Mais cette orientation ouvre un autre débat. L’investissement public peut-il, à lui seul, soutenir durablement la croissance, créer suffisamment d’emplois et stimuler l’investissement privé ? La véritable efficacité de cet effort budgétaire dépendra moins des montants engagés que de leur capacité à produire un effet d’entraînement sur l’ensemble du tissu économique.
Le recul des besoins de financement constitue sans doute l’indicateur le plus commenté. Leur diminution de près de moitié par rapport à 2025 témoigne incontestablement d’une amélioration de la situation budgétaire. Pourtant, l’analyse des modalités de financement nuance cette lecture.
Le Maroc a continué de recourir activement aussi bien au marché intérieur qu’aux marchés financiers internationaux. Les emprunts extérieurs nets dépassent 22,8 milliards de dirhams, avec une mobilisation importante réalisée sur les marchés internationaux.
La deuxième contradiction apparaît alors clairement. Le Trésor a besoin de moins de financement qu’auparavant, mais il ne renonce pas pour autant à l’endettement. Il en diversifie simplement les sources afin d’équilibrer le coût des emprunts, les échéances et les risques financiers. La réduction du déficit ne signifie donc pas la fin de la dépendance à la dette ; elle traduit davantage une gestion plus sophistiquée de celle-ci.
À une échelle plus politique, ces résultats ressemblent au dernier grand bilan financier du gouvernement d’Aziz Akhannouch avant l’ouverture d’un nouveau cycle électoral. Ils offrent à l’exécutif des arguments solides pour défendre son action après plusieurs années marquées par les conséquences de la sécheresse, de l’inflation mondiale et des incertitudes géopolitiques.
Mais cette lecture ne sera certainement pas la seule. L’opposition pourra soutenir que les grands équilibres macroéconomiques ne suffisent pas à répondre aux attentes sociales, tant que le chômage demeure élevé, que le pouvoir d’achat reste sous pression et que les fruits de la croissance continuent d’être inégalement répartis.

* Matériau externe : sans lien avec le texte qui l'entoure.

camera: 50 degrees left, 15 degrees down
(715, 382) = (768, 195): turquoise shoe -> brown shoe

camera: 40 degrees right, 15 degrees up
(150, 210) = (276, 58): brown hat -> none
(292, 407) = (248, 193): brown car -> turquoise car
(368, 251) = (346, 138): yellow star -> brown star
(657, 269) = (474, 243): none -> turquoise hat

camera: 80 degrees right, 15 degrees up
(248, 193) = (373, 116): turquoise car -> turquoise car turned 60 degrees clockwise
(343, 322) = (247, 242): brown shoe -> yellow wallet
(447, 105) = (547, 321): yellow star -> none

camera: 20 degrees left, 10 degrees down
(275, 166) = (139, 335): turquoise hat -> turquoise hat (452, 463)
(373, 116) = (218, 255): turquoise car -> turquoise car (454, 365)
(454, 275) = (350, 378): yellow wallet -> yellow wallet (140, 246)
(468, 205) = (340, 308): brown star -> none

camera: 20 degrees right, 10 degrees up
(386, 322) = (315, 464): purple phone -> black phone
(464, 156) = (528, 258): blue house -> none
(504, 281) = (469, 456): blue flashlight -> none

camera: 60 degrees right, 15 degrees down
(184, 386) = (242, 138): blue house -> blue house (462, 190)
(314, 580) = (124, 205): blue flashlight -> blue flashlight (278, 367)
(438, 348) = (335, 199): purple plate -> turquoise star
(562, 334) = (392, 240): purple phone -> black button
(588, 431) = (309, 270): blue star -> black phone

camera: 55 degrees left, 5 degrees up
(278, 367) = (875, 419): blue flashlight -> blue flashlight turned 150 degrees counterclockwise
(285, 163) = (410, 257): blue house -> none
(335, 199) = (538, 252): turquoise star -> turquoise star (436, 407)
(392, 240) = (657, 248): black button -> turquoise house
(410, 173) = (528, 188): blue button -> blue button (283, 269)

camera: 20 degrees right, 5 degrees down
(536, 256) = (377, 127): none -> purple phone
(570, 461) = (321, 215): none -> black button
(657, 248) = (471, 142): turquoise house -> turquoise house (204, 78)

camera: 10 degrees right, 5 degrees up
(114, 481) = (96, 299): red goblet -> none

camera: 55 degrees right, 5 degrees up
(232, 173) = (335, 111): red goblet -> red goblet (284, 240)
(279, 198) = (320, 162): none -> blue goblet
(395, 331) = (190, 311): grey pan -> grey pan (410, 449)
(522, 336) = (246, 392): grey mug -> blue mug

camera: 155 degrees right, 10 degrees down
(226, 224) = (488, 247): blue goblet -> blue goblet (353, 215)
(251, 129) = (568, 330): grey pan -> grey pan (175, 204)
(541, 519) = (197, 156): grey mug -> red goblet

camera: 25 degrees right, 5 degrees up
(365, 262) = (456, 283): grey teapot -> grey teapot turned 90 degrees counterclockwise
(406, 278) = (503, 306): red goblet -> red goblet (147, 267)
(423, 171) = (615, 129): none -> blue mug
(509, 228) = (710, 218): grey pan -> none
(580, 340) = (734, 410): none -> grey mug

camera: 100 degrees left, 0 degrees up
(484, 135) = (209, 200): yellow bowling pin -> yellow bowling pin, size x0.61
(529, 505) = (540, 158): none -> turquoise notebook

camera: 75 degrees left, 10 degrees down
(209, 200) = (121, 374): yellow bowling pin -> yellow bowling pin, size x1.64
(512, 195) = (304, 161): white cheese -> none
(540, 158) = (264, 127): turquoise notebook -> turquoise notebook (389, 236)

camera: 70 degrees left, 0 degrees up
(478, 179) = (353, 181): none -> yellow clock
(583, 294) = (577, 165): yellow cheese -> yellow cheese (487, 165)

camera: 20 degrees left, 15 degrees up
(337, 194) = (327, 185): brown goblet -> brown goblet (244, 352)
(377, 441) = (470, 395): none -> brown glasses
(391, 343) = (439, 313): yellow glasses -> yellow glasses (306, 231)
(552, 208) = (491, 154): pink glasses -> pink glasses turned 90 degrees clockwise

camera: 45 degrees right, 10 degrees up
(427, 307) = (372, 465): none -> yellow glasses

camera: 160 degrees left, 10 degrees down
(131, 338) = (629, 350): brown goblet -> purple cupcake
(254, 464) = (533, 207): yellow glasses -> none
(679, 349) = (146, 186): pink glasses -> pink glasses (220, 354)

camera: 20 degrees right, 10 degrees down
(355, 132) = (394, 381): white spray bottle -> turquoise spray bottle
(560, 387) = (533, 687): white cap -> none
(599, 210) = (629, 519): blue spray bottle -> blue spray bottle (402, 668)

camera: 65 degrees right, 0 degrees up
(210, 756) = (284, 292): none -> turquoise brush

C’est précisément là que se dessine la frontière entre la réussite des finances publiques et celle des politiques publiques. Réduire un déficit constitue un objectif essentiel. Encore faut-il que cette amélioration se traduise concrètement dans la vie des citoyens. Les indicateurs budgétaires peuvent rassurer les marchés, les partenaires internationaux et les institutions financières. Ils ne produisent leur pleine légitimité politique que lorsqu’ils améliorent également les conditions de vie de la population.
Ainsi, la situation du Trésor à mi-parcours de l’année 2026 ne marque pas tant la fin des difficultés financières qu’un changement de nature du défi. Après avoir consolidé les équilibres budgétaires, le Maroc devra désormais démontrer sa capacité à transformer cette discipline financière en croissance inclusive, en création d’emplois et en prospérité partagée.
Car, au-delà des tableaux comptables et des indicateurs macroéconomiques, l’histoire économique juge rarement un gouvernement à l’aune du seul niveau de son déficit. Elle l’évalue surtout à sa capacité à convertir la rigueur budgétaire en progrès tangible pour les citoyens. C’est ce véritable examen qui attend désormais l’économie marocaine, bien au-delà des comptes du Trésor et à l’approche de la fin du cycle gouvernemental actuel.